| EXTRACTED ENTRIES |
□ □ □ □ □ □ □

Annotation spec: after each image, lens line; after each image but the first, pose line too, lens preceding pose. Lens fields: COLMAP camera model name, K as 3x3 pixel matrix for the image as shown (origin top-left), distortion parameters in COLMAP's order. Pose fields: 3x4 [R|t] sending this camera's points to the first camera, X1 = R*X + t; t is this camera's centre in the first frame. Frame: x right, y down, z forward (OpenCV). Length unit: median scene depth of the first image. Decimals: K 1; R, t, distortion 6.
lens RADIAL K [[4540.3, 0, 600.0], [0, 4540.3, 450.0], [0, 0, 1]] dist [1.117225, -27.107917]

□ □ □ □ □ □ □

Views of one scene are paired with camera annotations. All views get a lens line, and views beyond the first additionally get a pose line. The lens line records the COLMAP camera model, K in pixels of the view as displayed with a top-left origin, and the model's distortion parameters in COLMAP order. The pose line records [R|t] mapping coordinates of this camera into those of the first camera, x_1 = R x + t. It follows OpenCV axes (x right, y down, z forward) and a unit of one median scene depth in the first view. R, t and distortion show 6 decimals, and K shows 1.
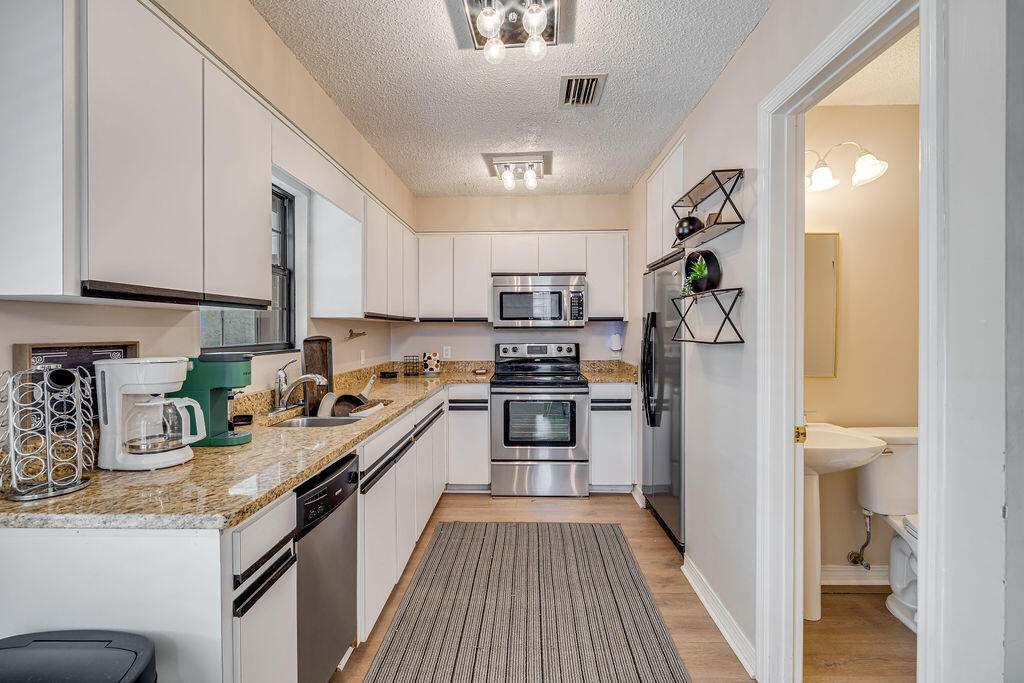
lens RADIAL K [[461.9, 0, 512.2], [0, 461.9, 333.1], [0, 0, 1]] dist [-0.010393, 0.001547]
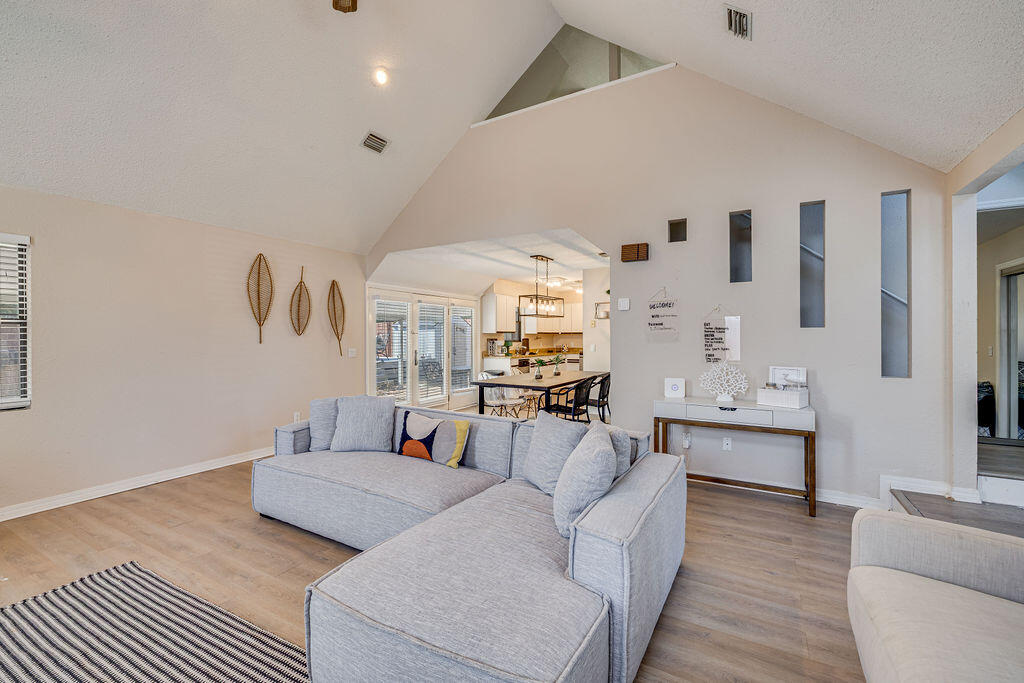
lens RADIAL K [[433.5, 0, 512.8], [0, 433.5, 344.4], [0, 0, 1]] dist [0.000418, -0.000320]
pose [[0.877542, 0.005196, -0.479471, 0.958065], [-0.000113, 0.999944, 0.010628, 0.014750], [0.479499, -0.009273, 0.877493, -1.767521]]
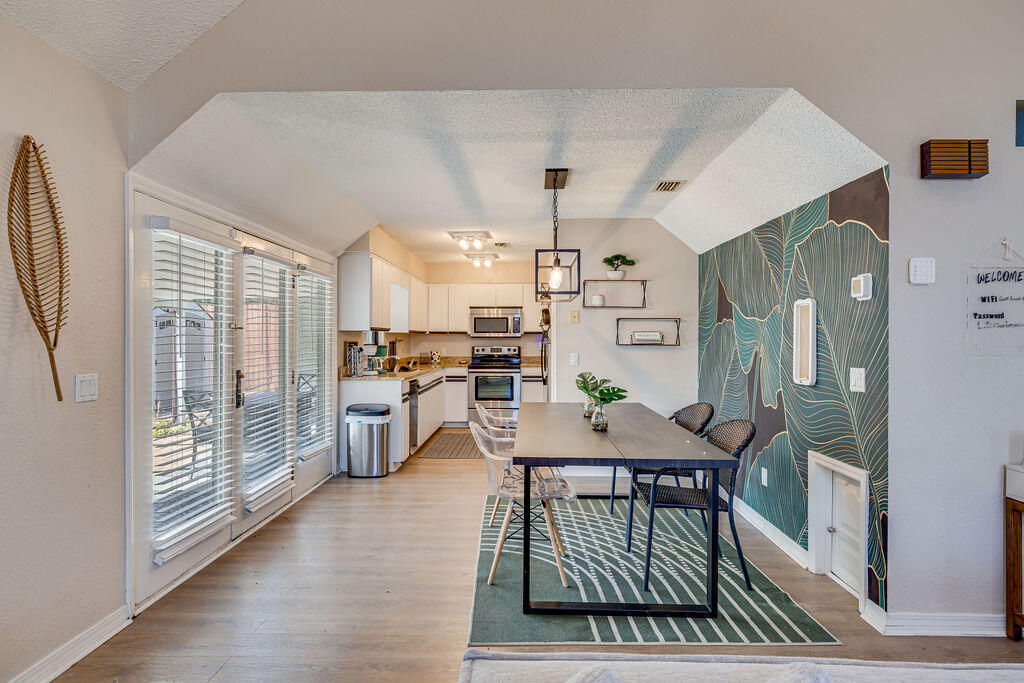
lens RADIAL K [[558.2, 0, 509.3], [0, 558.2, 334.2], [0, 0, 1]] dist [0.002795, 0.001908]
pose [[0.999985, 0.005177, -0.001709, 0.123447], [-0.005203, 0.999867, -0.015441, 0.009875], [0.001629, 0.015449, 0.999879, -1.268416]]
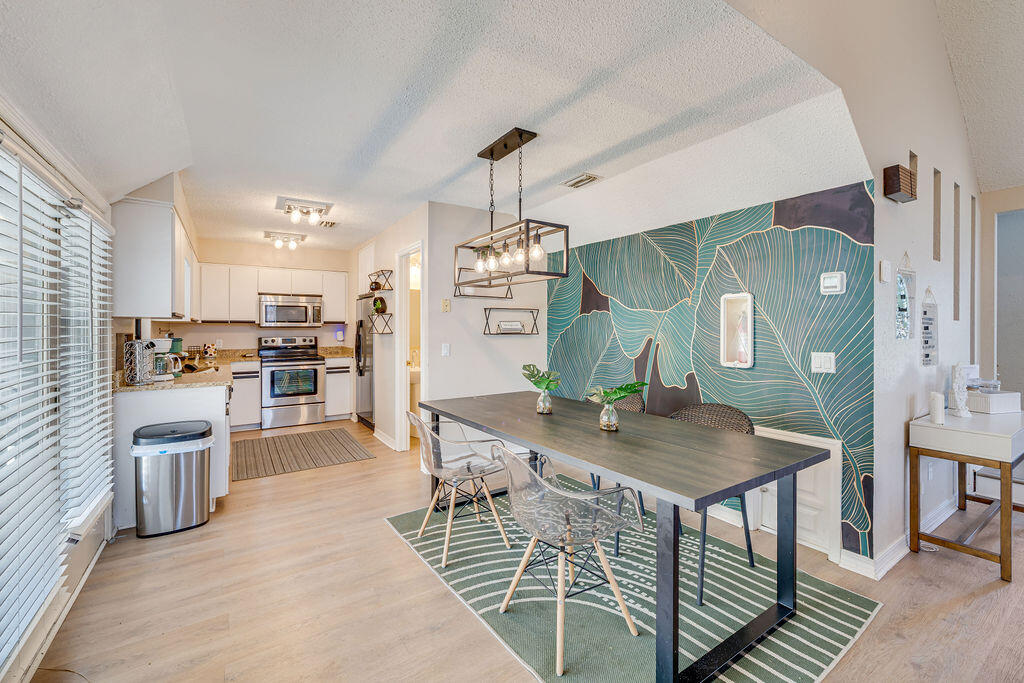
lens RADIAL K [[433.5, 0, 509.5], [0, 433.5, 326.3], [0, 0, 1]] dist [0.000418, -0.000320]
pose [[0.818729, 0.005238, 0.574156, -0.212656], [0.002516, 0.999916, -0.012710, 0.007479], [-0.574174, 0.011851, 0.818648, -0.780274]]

□ □ □ □ □ □ □

| WORK INSTRUCTION |
Print the data from the line with "Views of one" up to and including the line with "dist [0.002795, 0.001908]", reproducing those lines verbatim and omitting the pictures.

| ANSWER BOX |
Views of one scene are paired with camera annotations. All views get a lens line, and views beyond the first additionally get a pose line. The lens line records the COLMAP camera model, K in pixels of the view as displayed with a top-left origin, and the model's distortion parameters in COLMAP order. The pose line records [R|t] mapping coordinates of this camera into those of the first camera, x_1 = R x + t. It follows OpenCV axes (x right, y down, z forward) and a unit of one median scene depth in the first view. R, t and distortion show 6 decimals, and K shows 1.
lens RADIAL K [[461.9, 0, 512.2], [0, 461.9, 333.1], [0, 0, 1]] dist [-0.010393, 0.001547]
lens RADIAL K [[433.5, 0, 512.8], [0, 433.5, 344.4], [0, 0, 1]] dist [0.000418, -0.000320]
pose [[0.877542, 0.005196, -0.479471, 0.958065], [-0.000113, 0.999944, 0.010628, 0.014750], [0.479499, -0.009273, 0.877493, -1.767521]]
lens RADIAL K [[558.2, 0, 509.3], [0, 558.2, 334.2], [0, 0, 1]] dist [0.002795, 0.001908]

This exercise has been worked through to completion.